India’s unique position in the world can also allow it to take the lead and mobilise other countries, especially in the Global South, to hunt for solutions to the climate, political, and economic challenges leading to the polycrisis in the world, Martin Wolf, chief economics commentator, Financial Times said at the annual India Policy Forum organised by the National Council of Applied Economic Research (NCAER). 

Speaking on the topic of 'The World in a Polycrisis', Wolf said that India can form useful and productive relations with all the sides concerned in this crisis. “It could also, by trying really hard, replace China as a competitive global supplier of goods and services, and become a magnet for Foreign Direct Investment (FDI), but it should not succumb to the temptation of implementing aggressive industrial policies,” Wolf added. 

The solutions for it lie overwhelmingly in domestic institutions, policies, and politics, he said. He also said that China’s growth is slowing, but it will still be faster than the West’s.

Talking about the “shifts, shocks, fragilities in the world” Wolf also said that the onus of mitigation of climate risks now lay at the door of the developing or emerging economies because of the high rates of emission by them, with the Western countries having succeeded in limiting their emissions within manageable levels in recent years. 

Arvind Panagariya, professor at the Columbia University and former vice-chairman of the Niti Aayog however, suggested that it was unfair for the developed countries to impose the burden of climate mitigation on the developing countries.
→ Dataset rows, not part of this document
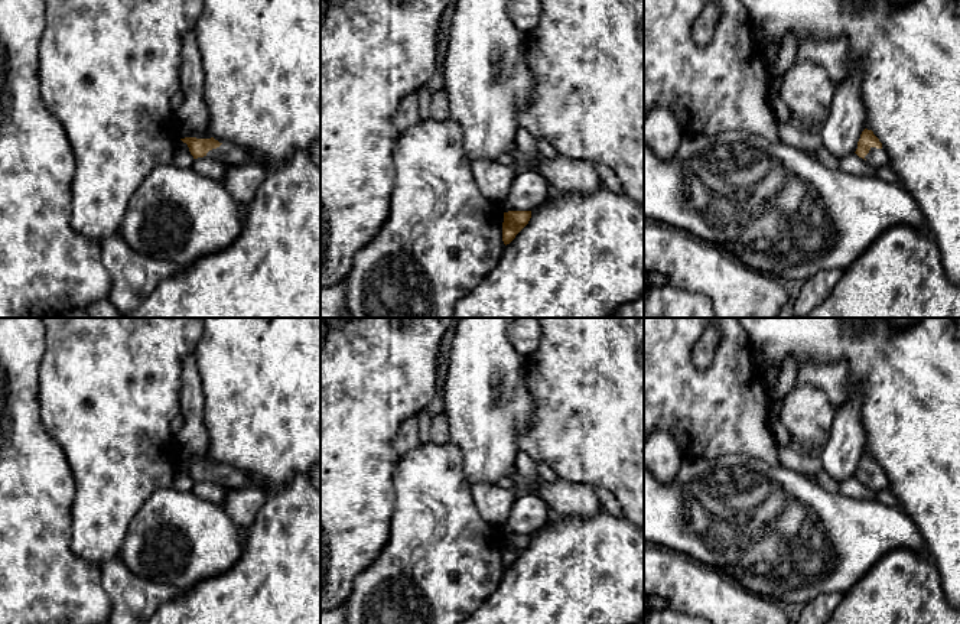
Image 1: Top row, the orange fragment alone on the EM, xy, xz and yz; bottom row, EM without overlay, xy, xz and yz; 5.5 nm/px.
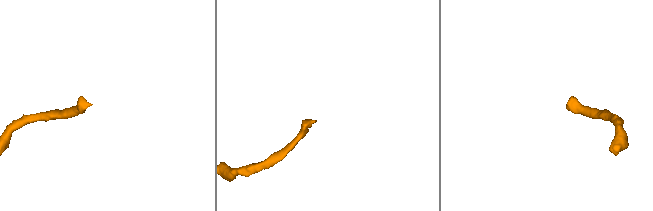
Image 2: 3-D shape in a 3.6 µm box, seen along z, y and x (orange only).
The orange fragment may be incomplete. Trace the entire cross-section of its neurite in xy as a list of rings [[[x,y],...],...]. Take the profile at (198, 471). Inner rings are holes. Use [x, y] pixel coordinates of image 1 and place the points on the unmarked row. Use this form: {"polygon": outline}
{"polygon": [[[185,461],[180,464],[188,468],[193,482],[208,480],[218,484],[224,490],[235,490],[248,485],[256,485],[253,475],[250,472],[232,468],[222,468],[214,461],[211,462]]]}

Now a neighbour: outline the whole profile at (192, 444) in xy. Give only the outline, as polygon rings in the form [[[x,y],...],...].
[[[193,355],[183,358],[180,383],[180,415],[183,426],[175,435],[176,455],[180,462],[211,462],[209,438],[204,422],[204,393],[199,370]]]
Panagariya who was moderating the discussion also said that there ought to be some form of compensation from the past polluters because the carbon space occupied by the richer countries is disproportionately large and the mitigation costs need to be shared. 
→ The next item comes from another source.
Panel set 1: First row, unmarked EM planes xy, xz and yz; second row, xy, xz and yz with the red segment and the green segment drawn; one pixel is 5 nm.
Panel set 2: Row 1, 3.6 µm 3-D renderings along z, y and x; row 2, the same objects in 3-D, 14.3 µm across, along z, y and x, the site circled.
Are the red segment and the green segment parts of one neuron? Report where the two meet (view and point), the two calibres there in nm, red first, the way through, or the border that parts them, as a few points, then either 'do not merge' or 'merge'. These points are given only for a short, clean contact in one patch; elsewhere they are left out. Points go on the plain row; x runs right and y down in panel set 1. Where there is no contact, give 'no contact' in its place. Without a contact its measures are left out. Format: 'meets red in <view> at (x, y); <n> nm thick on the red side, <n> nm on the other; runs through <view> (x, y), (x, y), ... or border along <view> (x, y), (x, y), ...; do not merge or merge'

The protectionism debate Wolf also made a point about “slobalisation” and added that States are also becoming increasingly interventionist and protectionist. He also said that A divided world, with more active national governments, erodes international co-operation.

Commenting on Wolf’s remarks, Montek Singh Ahluwalia, former Deputy Chairman of the Planning Commission of India said that India’s trade restrictions are very high and need to be lowered. 

However, Niti Aayog’s vice chairperson, Suman Bery who was a member of the audience at the event, questioned the suggestion that India is becoming a closed economy vis-à-vis the US, which is characterised as an open economy. He said that the argument that India is uncompetitive with regard to trade is ambivalent as there is no clear evidence to suggest the prevalence of barriers to merchandise trade or investment in the country.

Talking about demographic shifts in the global economies, Wolf said that the world’s rich countries are old and becoming older, very quickly. “The same is happening to China. Sub-Saharan Africa is young and likely to remain so. So is India. The challenge for countries with rapid aging will be to find new workers. The challenge for countries with an abundance of young people is to find jobs. One answer is likely to be migration from the latter to the former,” Wolf added.

He also said that international institutions are eroding, notably the World Trade Organisation. “This is not like the Cold War, because China and the US are both inside the system,” he added.

Speaking on the role of multilateral organisations, Ahluwalia said that India being the Chair of G20 affords it a unique opportunity to bring multilateral organisations together in dealing with contentious fiscal issues. He said that the G20 Expert Group on strengthening Multilateral Development Banks (MDB), led by N.K. Singh, President of the Institute of Economic Growth, could lay the roadmap for an updated MDB ecosystem for the 21st century.

The India Policy Forum aims to promote rigorous empirical economic research on India through commissioned papers presented at the Conference, which are published in an international journal, NCAER said.